§ THE PROBLEM: Find every line in the entries that holds the string "Ацекор" and report it.

§ ENTRIES SHOWN:
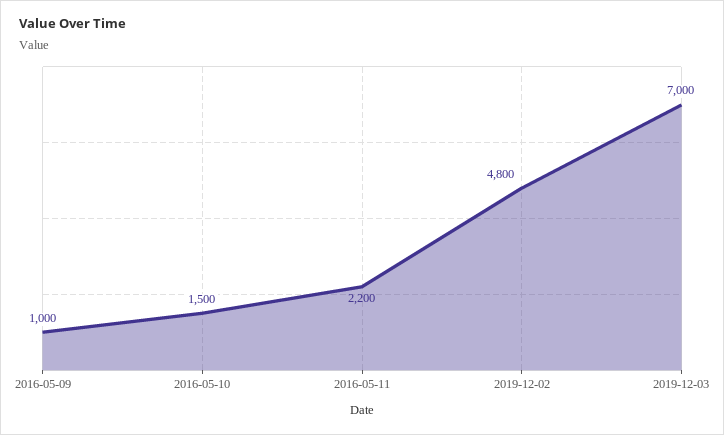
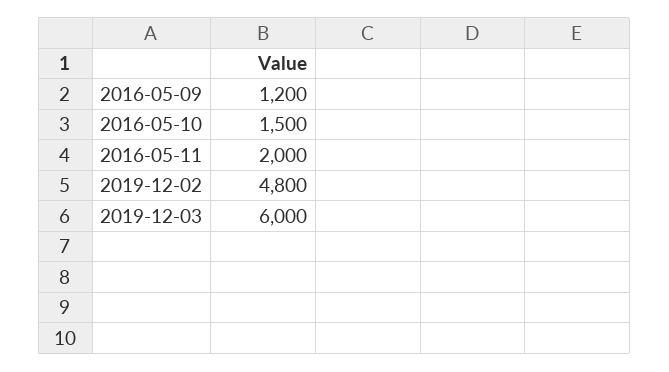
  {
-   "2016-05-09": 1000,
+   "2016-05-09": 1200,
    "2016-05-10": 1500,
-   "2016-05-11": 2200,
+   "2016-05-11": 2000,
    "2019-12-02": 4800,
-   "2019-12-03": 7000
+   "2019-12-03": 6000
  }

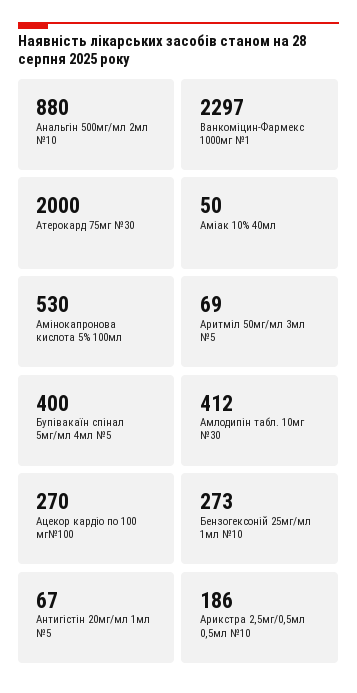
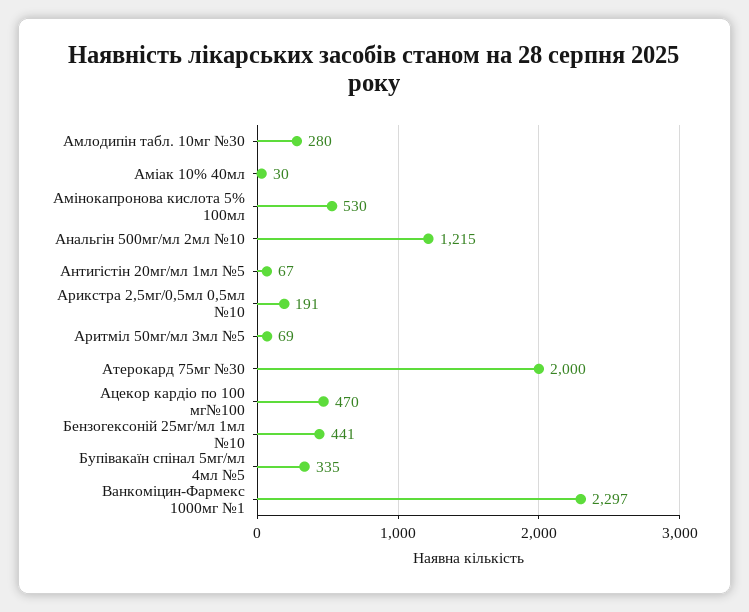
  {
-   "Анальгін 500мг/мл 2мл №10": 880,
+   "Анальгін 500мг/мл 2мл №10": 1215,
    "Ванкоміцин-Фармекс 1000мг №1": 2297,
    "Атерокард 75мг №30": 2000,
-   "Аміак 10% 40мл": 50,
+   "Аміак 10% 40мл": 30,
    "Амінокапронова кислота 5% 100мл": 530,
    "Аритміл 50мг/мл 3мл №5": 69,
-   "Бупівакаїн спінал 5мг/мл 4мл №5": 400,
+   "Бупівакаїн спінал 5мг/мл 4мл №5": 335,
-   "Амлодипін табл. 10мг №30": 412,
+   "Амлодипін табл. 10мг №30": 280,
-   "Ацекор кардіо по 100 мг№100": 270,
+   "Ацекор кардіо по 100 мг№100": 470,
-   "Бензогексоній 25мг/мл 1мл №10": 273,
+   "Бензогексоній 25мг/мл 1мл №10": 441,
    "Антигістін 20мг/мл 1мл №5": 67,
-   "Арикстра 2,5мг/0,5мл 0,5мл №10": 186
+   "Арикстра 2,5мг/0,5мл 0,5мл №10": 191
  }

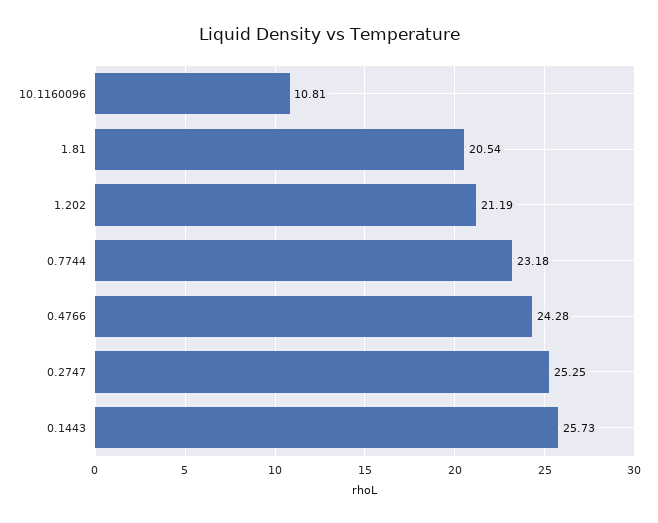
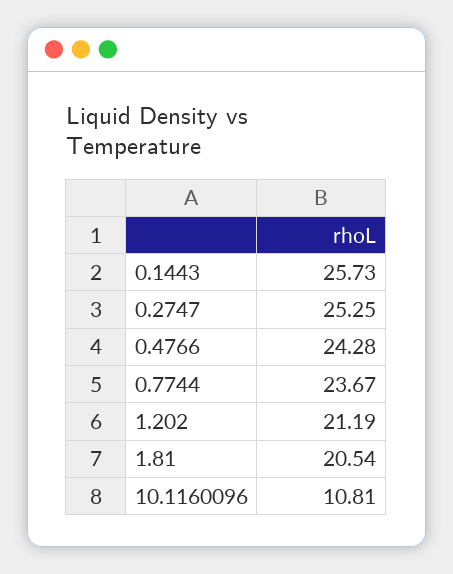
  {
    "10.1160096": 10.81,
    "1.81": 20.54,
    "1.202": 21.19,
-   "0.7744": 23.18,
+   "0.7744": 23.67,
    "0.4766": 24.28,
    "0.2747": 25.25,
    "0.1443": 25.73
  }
* * *
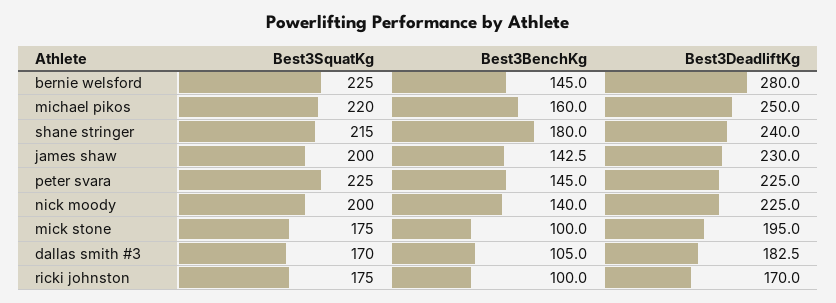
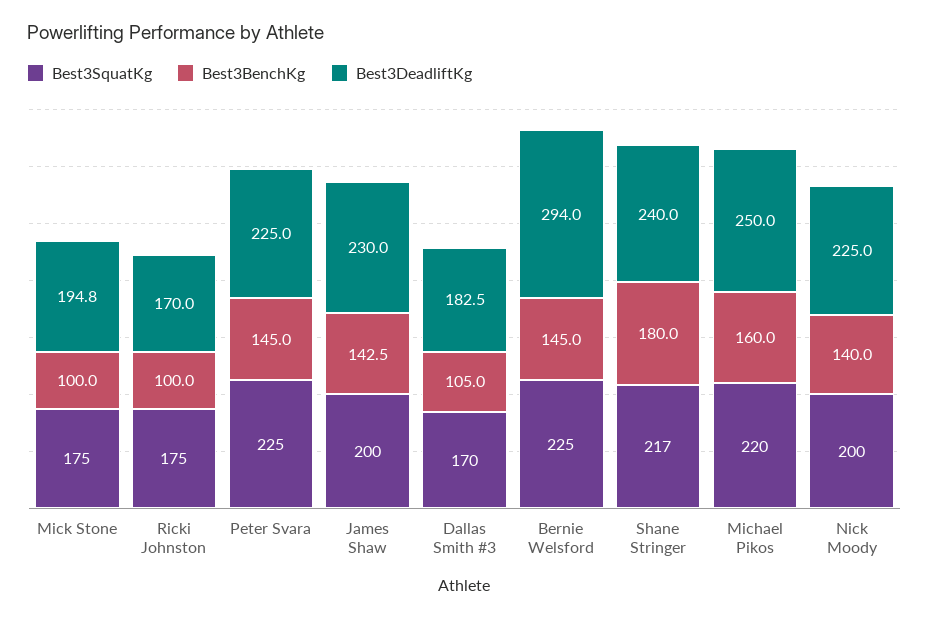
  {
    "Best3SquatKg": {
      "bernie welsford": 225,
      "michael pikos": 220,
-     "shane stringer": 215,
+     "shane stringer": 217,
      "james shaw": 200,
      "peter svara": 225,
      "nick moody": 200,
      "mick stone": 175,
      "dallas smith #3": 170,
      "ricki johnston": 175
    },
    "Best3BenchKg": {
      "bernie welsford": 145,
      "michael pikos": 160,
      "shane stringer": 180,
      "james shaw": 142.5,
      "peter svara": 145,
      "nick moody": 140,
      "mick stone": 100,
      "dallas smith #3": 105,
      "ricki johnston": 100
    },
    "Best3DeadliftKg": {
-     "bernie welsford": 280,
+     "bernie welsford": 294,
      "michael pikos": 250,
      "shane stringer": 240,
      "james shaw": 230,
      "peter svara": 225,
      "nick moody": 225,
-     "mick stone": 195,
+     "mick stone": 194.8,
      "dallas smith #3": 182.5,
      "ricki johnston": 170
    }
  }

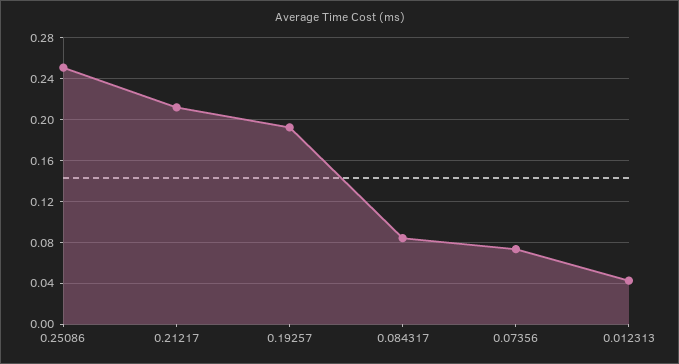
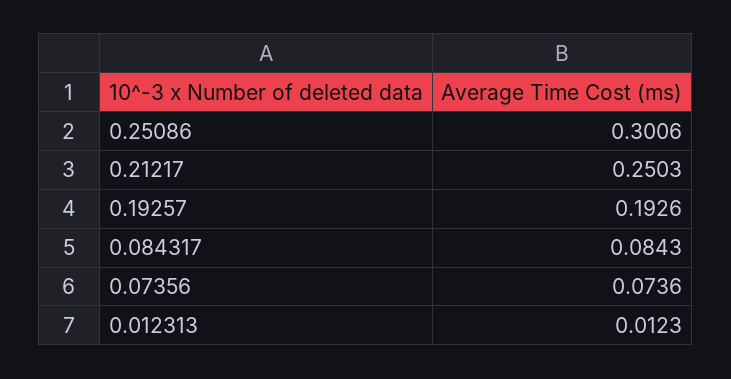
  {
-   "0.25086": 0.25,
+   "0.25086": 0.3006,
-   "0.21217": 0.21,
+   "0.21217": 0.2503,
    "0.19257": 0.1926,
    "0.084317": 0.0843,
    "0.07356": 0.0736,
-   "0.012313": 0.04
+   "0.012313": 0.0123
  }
--
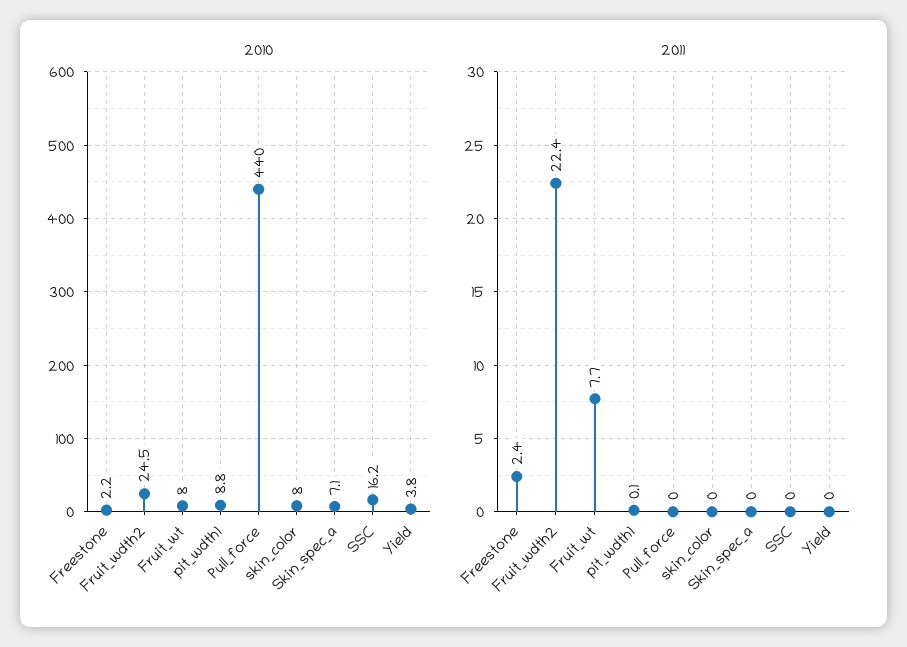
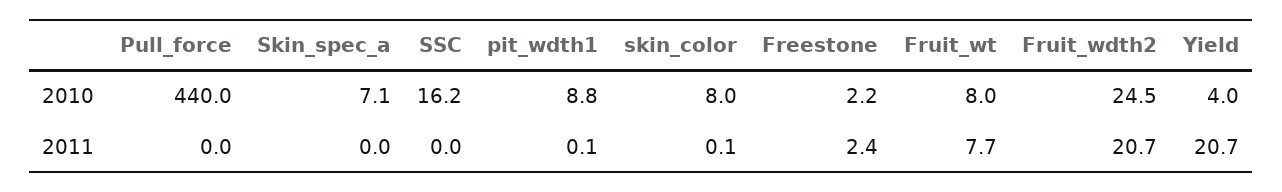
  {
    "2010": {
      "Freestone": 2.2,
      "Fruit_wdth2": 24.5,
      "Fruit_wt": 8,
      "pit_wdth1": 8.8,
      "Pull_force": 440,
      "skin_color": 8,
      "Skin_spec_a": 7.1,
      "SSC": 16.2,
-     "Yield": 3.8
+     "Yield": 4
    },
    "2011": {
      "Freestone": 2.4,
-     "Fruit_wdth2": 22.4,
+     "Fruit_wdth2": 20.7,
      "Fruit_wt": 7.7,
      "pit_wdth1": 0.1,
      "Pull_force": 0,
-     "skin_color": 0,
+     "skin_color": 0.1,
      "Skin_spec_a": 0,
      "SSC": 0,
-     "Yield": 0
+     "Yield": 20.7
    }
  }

§ ANSWER:
-   "Ацекор кардіо по 100 мг№100": 270,
+   "Ацекор кардіо по 100 мг№100": 470,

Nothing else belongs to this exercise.